- Title: Advanced Inference and Representation Learning Methods in Variational Autoencoders.
- Author: Ignacio Peis Aznarte
- Abstract:
Deep Generative Models have gained significant popularity in the Machine Learning research community since the early 2010s. These models allow to generate realistic data by leveraging the power of Deep Neural Networks. The field experienced a signficant breakthrough when Variational Autoencoders (VAEs) were introduced. VAEs revolutionized Deep Generative Modeling by providing a scalable and flexible framework that enables the generation of complex data distributions and the learning of potentially interpretable latent representations. They have proven to be a powerful tool in numerous applications, from image, sound and video generation to natural language processing or drug discovery, among others. At their core, VAEs encode natural information into a reduced latent space and decode the learned latent space into new synthetic data. Advanced versions of VAEs have been developed to handle challenges such as handling heterogeneous incomplete data, encoding into hierarchical latent spaces for representing abstract and richer concepts, or modeling sequential data, among others. These advances have expanded the capabilities of VAEs and made them a valuable tool in a wide range of fields.

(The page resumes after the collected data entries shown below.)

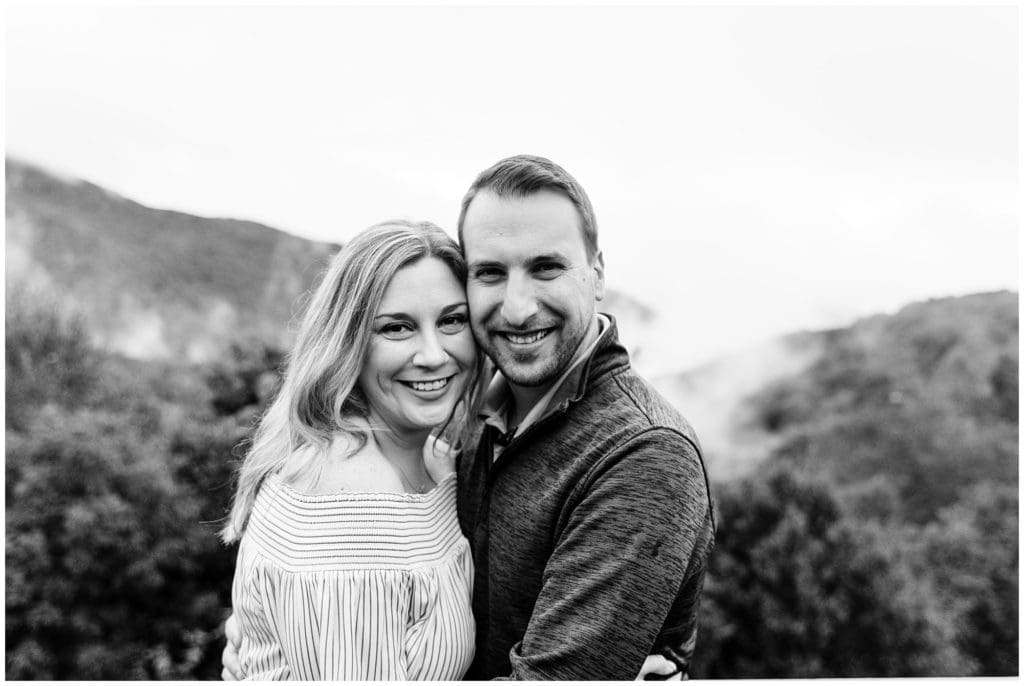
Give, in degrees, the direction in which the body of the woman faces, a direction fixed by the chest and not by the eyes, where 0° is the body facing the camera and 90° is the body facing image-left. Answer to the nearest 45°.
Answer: approximately 315°

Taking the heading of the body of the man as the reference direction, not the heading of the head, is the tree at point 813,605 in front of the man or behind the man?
behind

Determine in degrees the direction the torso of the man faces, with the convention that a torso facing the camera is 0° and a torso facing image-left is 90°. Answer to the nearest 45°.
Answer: approximately 45°

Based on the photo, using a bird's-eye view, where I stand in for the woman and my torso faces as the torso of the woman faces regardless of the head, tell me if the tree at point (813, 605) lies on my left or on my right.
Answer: on my left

Despite the significant progress made in VAE research, there is still ample room for improvement in their current state-of-the-art. One of the major challenges is improving their approximate inference. VAEs typically assume Gaussian approximations of the posterior distribution of the latent variables in order to make the training objective tractable. The parameters of this approximation are provided by encoder networks. However, this approximation leads to a lower bounded objective, which can degrade the performance of any task that requires samples from the approximate posterior, due to the implicit bias. The second major challenge addressed in this thesis is related to achieving meaningful latent representations, or more broadly, how the latent space disentangles generative factors of variation. Ideally, the latent space would modulate meaningful properties separately within each dimension. However, Maximum Likelihood optimizations require the marginalization of latent variables, leading to non-unique solutions that may or may not achieve this desired disentanglement. Additionally, properties learned at the observation level in VAEs assume that every observation is generated independently, which may not be the case in some scenarios. To address these limitations, more robust VAEs have been developed to learn disentangled properties at the supervised group (also referred to as global) level. These models are capable of generating groups of data with shared properties.
The work presented in this doctoral thesis focuses on the development of novel methods for improving the state-of-the-art in VAEs. Specifically, three fundamental challenges are addressed: achieving meaningful global latent representations, obtaining highly-flexible priors for learning more expressive models, and improving current approximate inference methods. As a first main contribution, an innovative technique named UG-VAE from Unsupervised-Global VAE, aims to enhance the ability of VAEs in capturing factors of variations at data (local) and group (global) level. By carefully desigining the encoder and the decoder, and throughout conductive experiments, it is demonstrated that UG-VAE is effective in capturing unsupervised global factors from images. Second, a non-trivial combination of highly-expressive Hierarchical VAEs with robust Markov Chain Monte Carlo inference (specifically Hamiltonian Monte Carlo), for which important issues are successfully resolved, is presented. The resulting model, referred to as the Hierarchical Hamiltonian VAE model for Mixed-type incomplete data (HH-VAEM), addresses the challenges associated with imputing and acquiring heterogeneous missing data. Throughout extensive experiments, it is demonstrated that HH-VAEM outperforms existing one-layered and Gaussian baselines in the tasks of missing data imputation and supervised learning with missing features, thanks to its improved inference and expressivity. Furthermore, another relevant contribution is presented, namely a sampling-based approach for efficiently computing the information gain when missing features are to be acquired with HH-VAEM. This approach leverages the advantages of HH-VAEM and is demonstrated to be effective in the same tasks.